What you have to do
Would you please set down the entries below exactly as shown?

Collected data entries
═══
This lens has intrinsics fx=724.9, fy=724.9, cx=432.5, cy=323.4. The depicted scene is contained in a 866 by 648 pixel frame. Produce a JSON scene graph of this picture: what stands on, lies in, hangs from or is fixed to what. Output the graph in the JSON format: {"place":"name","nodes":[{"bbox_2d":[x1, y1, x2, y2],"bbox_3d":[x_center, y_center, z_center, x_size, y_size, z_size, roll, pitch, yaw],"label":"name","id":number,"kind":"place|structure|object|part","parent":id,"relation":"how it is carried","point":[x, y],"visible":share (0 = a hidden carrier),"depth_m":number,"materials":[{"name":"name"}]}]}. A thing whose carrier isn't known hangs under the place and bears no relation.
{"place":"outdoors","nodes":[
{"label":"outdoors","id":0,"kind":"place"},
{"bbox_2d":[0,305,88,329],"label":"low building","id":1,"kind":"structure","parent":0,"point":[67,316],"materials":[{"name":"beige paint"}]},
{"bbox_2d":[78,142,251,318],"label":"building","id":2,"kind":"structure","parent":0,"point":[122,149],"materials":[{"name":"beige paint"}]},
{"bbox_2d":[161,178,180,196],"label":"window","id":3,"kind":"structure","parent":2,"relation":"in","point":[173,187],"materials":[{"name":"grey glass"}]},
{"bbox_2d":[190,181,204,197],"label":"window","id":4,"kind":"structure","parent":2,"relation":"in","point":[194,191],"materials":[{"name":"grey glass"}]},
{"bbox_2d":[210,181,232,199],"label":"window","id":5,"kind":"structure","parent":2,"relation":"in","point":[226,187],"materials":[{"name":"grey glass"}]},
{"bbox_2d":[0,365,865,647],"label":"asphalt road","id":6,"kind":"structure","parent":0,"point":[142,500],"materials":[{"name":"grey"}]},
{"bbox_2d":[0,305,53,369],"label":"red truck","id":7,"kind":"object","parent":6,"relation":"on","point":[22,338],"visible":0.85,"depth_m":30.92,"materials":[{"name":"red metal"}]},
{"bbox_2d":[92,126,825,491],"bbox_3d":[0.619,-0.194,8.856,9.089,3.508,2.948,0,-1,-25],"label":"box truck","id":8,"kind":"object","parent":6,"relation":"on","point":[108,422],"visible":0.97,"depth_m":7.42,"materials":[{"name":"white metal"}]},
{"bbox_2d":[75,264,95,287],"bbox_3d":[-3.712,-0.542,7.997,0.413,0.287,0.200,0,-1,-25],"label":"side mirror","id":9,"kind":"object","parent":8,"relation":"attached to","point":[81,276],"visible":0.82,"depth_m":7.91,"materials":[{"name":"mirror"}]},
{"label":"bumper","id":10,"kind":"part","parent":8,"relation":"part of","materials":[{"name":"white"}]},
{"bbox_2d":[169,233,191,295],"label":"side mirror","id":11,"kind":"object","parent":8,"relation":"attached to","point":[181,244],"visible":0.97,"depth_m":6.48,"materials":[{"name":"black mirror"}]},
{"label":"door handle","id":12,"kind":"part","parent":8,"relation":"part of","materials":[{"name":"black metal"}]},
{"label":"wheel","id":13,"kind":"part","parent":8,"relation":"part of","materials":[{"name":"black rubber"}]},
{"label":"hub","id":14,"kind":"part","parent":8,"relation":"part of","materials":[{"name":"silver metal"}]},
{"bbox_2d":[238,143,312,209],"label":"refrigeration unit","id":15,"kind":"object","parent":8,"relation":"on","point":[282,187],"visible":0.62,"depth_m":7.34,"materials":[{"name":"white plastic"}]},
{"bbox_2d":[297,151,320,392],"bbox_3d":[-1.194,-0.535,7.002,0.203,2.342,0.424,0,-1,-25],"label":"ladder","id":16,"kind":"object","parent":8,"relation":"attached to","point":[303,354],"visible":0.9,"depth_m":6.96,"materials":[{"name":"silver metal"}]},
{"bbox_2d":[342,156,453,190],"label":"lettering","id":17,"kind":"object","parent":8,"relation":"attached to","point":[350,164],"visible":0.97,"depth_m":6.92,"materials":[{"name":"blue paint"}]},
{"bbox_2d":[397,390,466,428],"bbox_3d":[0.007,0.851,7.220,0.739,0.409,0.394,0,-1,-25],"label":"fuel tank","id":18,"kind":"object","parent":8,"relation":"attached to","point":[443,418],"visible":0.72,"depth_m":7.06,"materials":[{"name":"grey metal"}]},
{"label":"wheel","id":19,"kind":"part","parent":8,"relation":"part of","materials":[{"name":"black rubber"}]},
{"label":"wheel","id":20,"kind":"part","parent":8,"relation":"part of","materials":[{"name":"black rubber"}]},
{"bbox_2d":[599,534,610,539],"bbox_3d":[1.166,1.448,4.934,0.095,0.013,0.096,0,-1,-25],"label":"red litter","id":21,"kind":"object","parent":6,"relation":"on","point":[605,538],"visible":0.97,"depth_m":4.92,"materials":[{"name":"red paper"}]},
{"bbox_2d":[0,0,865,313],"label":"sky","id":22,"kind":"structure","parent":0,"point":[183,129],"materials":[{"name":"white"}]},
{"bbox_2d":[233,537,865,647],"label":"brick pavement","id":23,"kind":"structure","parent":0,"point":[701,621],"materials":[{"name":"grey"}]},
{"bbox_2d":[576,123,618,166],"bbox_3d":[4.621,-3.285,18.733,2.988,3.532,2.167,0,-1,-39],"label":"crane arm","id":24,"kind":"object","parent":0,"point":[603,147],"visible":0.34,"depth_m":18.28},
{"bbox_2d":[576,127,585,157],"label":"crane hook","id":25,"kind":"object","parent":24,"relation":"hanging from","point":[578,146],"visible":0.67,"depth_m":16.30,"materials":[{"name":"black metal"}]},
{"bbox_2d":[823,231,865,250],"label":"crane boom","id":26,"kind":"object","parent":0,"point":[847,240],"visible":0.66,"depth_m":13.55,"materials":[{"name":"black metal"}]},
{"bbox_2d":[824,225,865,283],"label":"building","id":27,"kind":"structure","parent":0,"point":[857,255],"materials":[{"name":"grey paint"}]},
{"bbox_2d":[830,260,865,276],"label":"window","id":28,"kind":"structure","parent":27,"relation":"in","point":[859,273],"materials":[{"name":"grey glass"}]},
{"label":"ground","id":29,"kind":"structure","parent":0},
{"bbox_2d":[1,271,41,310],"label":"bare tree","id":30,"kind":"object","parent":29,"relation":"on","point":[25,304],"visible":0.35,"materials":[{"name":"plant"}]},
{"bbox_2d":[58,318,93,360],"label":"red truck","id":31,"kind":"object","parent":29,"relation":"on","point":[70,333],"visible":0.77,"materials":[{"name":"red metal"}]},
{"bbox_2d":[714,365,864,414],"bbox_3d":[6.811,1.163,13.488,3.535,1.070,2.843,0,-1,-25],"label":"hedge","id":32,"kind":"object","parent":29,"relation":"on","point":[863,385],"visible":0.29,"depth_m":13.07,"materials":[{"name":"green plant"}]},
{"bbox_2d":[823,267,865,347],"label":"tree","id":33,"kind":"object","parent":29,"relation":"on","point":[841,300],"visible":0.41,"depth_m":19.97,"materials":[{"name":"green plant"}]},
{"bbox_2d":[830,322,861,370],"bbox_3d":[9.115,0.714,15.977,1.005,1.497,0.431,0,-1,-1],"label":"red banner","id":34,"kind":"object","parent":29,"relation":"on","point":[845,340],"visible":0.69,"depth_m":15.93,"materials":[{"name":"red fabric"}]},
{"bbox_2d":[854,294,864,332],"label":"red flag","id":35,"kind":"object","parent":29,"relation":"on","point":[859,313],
═══
Task output
This lens has intrinsics fx=724.9, fy=724.9, cx=432.5, cy=323.4. The depicted scene is contained in a 866 by 648 pixel frame. Produce a JSON scene graph of this picture: what stands on, lies in, hangs from or is fixed to what. Output the graph in the JSON format: {"place":"name","nodes":[{"bbox_2d":[x1, y1, x2, y2],"bbox_3d":[x_center, y_center, z_center, x_size, y_size, z_size, roll, pitch, yaw],"label":"name","id":number,"kind":"place|structure|object|part","parent":id,"relation":"how it is carried","point":[x, y],"visible":share (0 = a hidden carrier),"depth_m":number,"materials":[{"name":"name"}]}]}. A thing whose carrier isn't known hangs under the place and bears no relation.
{"place":"outdoors","nodes":[
{"label":"outdoors","id":0,"kind":"place"},
{"bbox_2d":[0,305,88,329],"label":"low building","id":1,"kind":"structure","parent":0,"point":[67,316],"materials":[{"name":"beige paint"}]},
{"bbox_2d":[78,142,251,318],"label":"building","id":2,"kind":"structure","parent":0,"point":[122,149],"materials":[{"name":"beige paint"}]},
{"bbox_2d":[161,178,180,196],"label":"window","id":3,"kind":"structure","parent":2,"relation":"in","point":[173,187],"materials":[{"name":"grey glass"}]},
{"bbox_2d":[190,181,204,197],"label":"window","id":4,"kind":"structure","parent":2,"relation":"in","point":[194,191],"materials":[{"name":"grey glass"}]},
{"bbox_2d":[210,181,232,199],"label":"window","id":5,"kind":"structure","parent":2,"relation":"in","point":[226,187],"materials":[{"name":"grey glass"}]},
{"bbox_2d":[0,365,865,647],"label":"asphalt road","id":6,"kind":"structure","parent":0,"point":[142,500],"materials":[{"name":"grey"}]},
{"bbox_2d":[0,305,53,369],"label":"red truck","id":7,"kind":"object","parent":6,"relation":"on","point":[22,338],"visible":0.85,"depth_m":30.92,"materials":[{"name":"red metal"}]},
{"bbox_2d":[92,126,825,491],"bbox_3d":[0.619,-0.194,8.856,9.089,3.508,2.948,0,-1,-25],"label":"box truck","id":8,"kind":"object","parent":6,"relation":"on","point":[108,422],"visible":0.97,"depth_m":7.42,"materials":[{"name":"white metal"}]},
{"bbox_2d":[75,264,95,287],"bbox_3d":[-3.712,-0.542,7.997,0.413,0.287,0.200,0,-1,-25],"label":"side mirror","id":9,"kind":"object","parent":8,"relation":"attached to","point":[81,276],"visible":0.82,"depth_m":7.91,"materials":[{"name":"mirror"}]},
{"label":"bumper","id":10,"kind":"part","parent":8,"relation":"part of","materials":[{"name":"white"}]},
{"bbox_2d":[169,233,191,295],"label":"side mirror","id":11,"kind":"object","parent":8,"relation":"attached to","point":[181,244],"visible":0.97,"depth_m":6.48,"materials":[{"name":"black mirror"}]},
{"label":"door handle","id":12,"kind":"part","parent":8,"relation":"part of","materials":[{"name":"black metal"}]},
{"label":"wheel","id":13,"kind":"part","parent":8,"relation":"part of","materials":[{"name":"black rubber"}]},
{"label":"hub","id":14,"kind":"part","parent":8,"relation":"part of","materials":[{"name":"silver metal"}]},
{"bbox_2d":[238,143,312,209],"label":"refrigeration unit","id":15,"kind":"object","parent":8,"relation":"on","point":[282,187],"visible":0.62,"depth_m":7.34,"materials":[{"name":"white plastic"}]},
{"bbox_2d":[297,151,320,392],"bbox_3d":[-1.194,-0.535,7.002,0.203,2.342,0.424,0,-1,-25],"label":"ladder","id":16,"kind":"object","parent":8,"relation":"attached to","point":[303,354],"visible":0.9,"depth_m":6.96,"materials":[{"name":"silver metal"}]},
{"bbox_2d":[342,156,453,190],"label":"lettering","id":17,"kind":"object","parent":8,"relation":"attached to","point":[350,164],"visible":0.97,"depth_m":6.92,"materials":[{"name":"blue paint"}]},
{"bbox_2d":[397,390,466,428],"bbox_3d":[0.007,0.851,7.220,0.739,0.409,0.394,0,-1,-25],"label":"fuel tank","id":18,"kind":"object","parent":8,"relation":"attached to","point":[443,418],"visible":0.72,"depth_m":7.06,"materials":[{"name":"grey metal"}]},
{"label":"wheel","id":19,"kind":"part","parent":8,"relation":"part of","materials":[{"name":"black rubber"}]},
{"label":"wheel","id":20,"kind":"part","parent":8,"relation":"part of","materials":[{"name":"black rubber"}]},
{"bbox_2d":[599,534,610,539],"bbox_3d":[1.166,1.448,4.934,0.095,0.013,0.096,0,-1,-25],"label":"red litter","id":21,"kind":"object","parent":6,"relation":"on","point":[605,538],"visible":0.97,"depth_m":4.92,"materials":[{"name":"red paper"}]},
{"bbox_2d":[0,0,865,313],"label":"sky","id":22,"kind":"structure","parent":0,"point":[183,129],"materials":[{"name":"white"}]},
{"bbox_2d":[233,537,865,647],"label":"brick pavement","id":23,"kind":"structure","parent":0,"point":[701,621],"materials":[{"name":"grey"}]},
{"bbox_2d":[576,123,618,166],"bbox_3d":[4.621,-3.285,18.733,2.988,3.532,2.167,0,-1,-39],"label":"crane arm","id":24,"kind":"object","parent":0,"point":[603,147],"visible":0.34,"depth_m":18.28},
{"bbox_2d":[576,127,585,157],"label":"crane hook","id":25,"kind":"object","parent":24,"relation":"hanging from","point":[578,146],"visible":0.67,"depth_m":16.30,"materials":[{"name":"black metal"}]},
{"bbox_2d":[823,231,865,250],"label":"crane boom","id":26,"kind":"object","parent":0,"point":[847,240],"visible":0.66,"depth_m":13.55,"materials":[{"name":"black metal"}]},
{"bbox_2d":[824,225,865,283],"label":"building","id":27,"kind":"structure","parent":0,"point":[857,255],"materials":[{"name":"grey paint"}]},
{"bbox_2d":[830,260,865,276],"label":"window","id":28,"kind":"structure","parent":27,"relation":"in","point":[859,273],"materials":[{"name":"grey glass"}]},
{"label":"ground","id":29,"kind":"structure","parent":0},
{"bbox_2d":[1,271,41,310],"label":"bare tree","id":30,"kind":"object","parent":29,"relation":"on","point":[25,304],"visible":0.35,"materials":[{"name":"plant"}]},
{"bbox_2d":[58,318,93,360],"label":"red truck","id":31,"kind":"object","parent":29,"relation":"on","point":[70,333],"visible":0.77,"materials":[{"name":"red metal"}]},
{"bbox_2d":[714,365,864,414],"bbox_3d":[6.811,1.163,13.488,3.535,1.070,2.843,0,-1,-25],"label":"hedge","id":32,"kind":"object","parent":29,"relation":"on","point":[863,385],"visible":0.29,"depth_m":13.07,"materials":[{"name":"green plant"}]},
{"bbox_2d":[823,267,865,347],"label":"tree","id":33,"kind":"object","parent":29,"relation":"on","point":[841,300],"visible":0.41,"depth_m":19.97,"materials":[{"name":"green plant"}]},
{"bbox_2d":[830,322,861,370],"bbox_3d":[9.115,0.714,15.977,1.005,1.497,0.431,0,-1,-1],"label":"red banner","id":34,"kind":"object","parent":29,"relation":"on","point":[845,340],"visible":0.69,"depth_m":15.93,"materials":[{"name":"red fabric"}]},
{"bbox_2d":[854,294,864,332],"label":"red flag","id":35,"kind":"object","parent":29,"relation":"on","point":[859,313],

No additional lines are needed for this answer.